We will search the MEDLINE, Embase, and Scopus databases with no date restrictions. A draft search strategy for MEDLINE is available in Additional file 2. Searches will be limited to English and French articles. We will search conference proceedings and databases of ongoing studies (including ClinicalTrials.gov, ISRCTN registry, and the WHO ICTRP portal) to identify studies not found in the databases listed above; grey literature will not be included. When appropriate, attempts to contact study authors for primary data will be made. Reference lists of eligible studies and relevant systematic reviews will be searched to identify additional studies to be considered for inclusion. All records identified from the search will be imported to EndNote X9.3.1 (Clarivate Analytics, Philadelphia, PA), a citation management programme, following which duplicates will be removed.

Screening and selection criteria

Two authors (SR and CF) will independently screen the title and abstract of each publication, and disagreements will be resolved by consensus or third author (AB). We will review a reference for the full text if this reference includes (1) a mention of coma, children (1 month–16 years) and non-traumatic aetiology and (2) recruitment in an African setting for which it is possible to disaggregate a total number of children with non-traumatic coma and possible to extract aetiology or outcome data. Those articles which do not clearly meet the inclusion criteria will be excluded. The number of records screened and excluded will be recorded.

The full text of the identified studies will be individually assessed for eligibility against the predetermined criteria by two reviewers (two out of CF, SR, and AB for each article) in duplicate, with disagreements resolved by consensus or third reviewer.
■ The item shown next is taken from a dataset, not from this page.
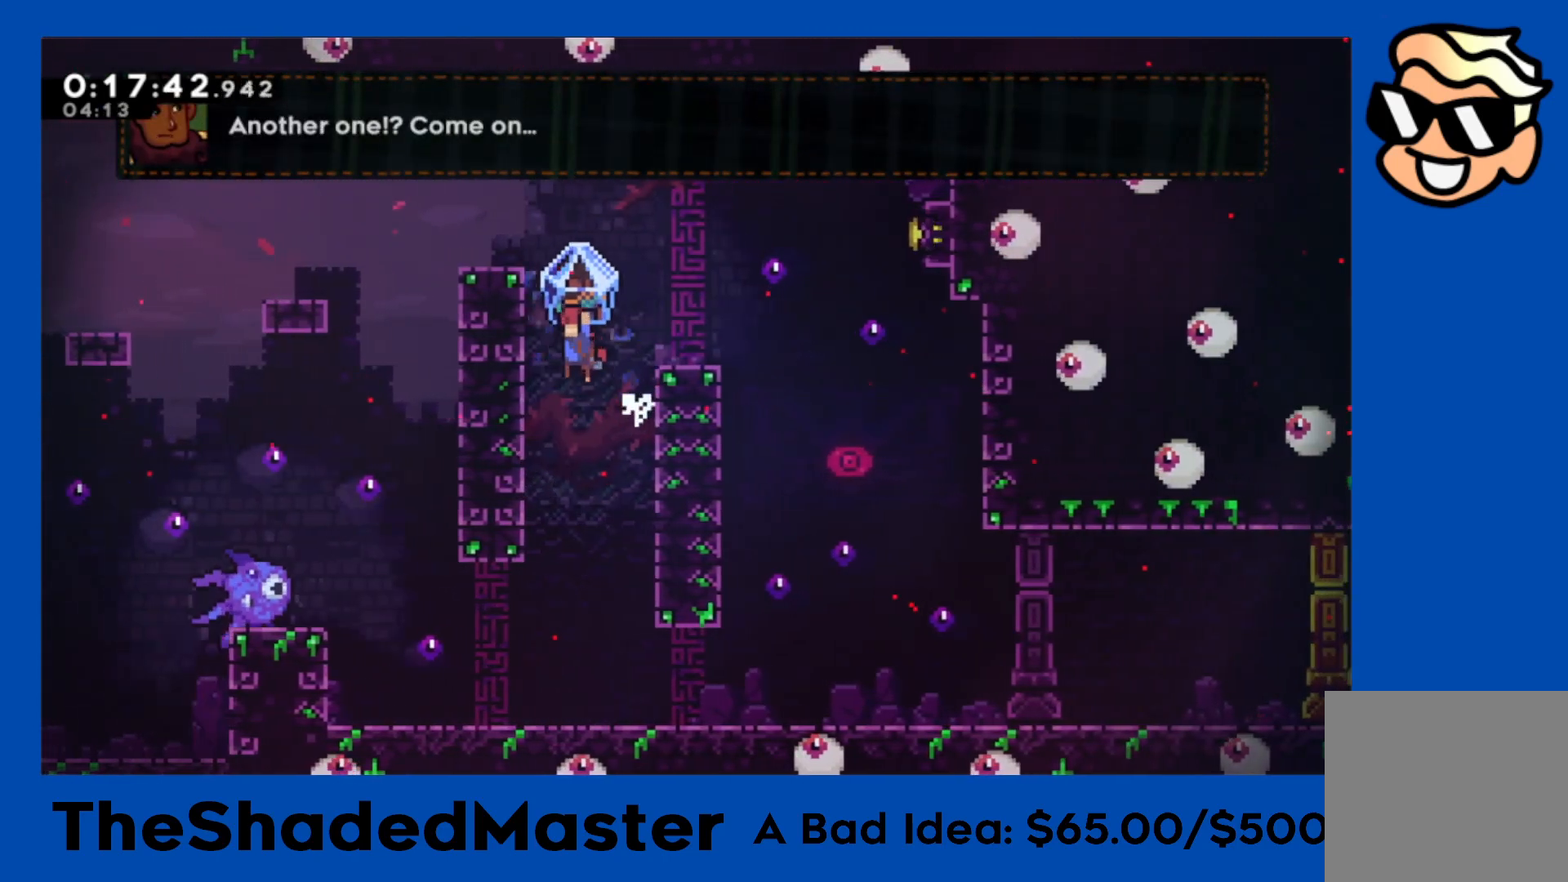
{"buttons": ["DPAD_RIGHT"], "left_stick": "center", "right_stick": "center", "events": [[117, "CROSS", "down"], [167, "DPAD_UP", "down"], [183, "CROSS", "up"], [183, "DPAD_LEFT", "up"], [183, "DPAD_UP", "up"], [200, "DPAD_RIGHT", "down"], [500, "R1", "up"]]}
Reasons for exclusion of full-text articles will be documented. Articles will be stored and managed in EndNote X9.3.1 (Clarivate Analytics, Philadelphia, PA).

Data extraction

We will use the Cochrane Effective Practice and Organisation of Care (EPOC) standard data collection form and adapt it for study characteristics and outcome data [17]. Two review authors will pilot the form on a randomly selected subset of 10% of included studies [15, 18]. Pilot testing of the forms will include a computation of the reviewers’ reliability. Reviewers will extract data independently and in duplicate from each eligible study. Attempts to contact authors will be made to obtain missing outcome data or other key study characteristics. The full data extraction form can be found in Additional file 3.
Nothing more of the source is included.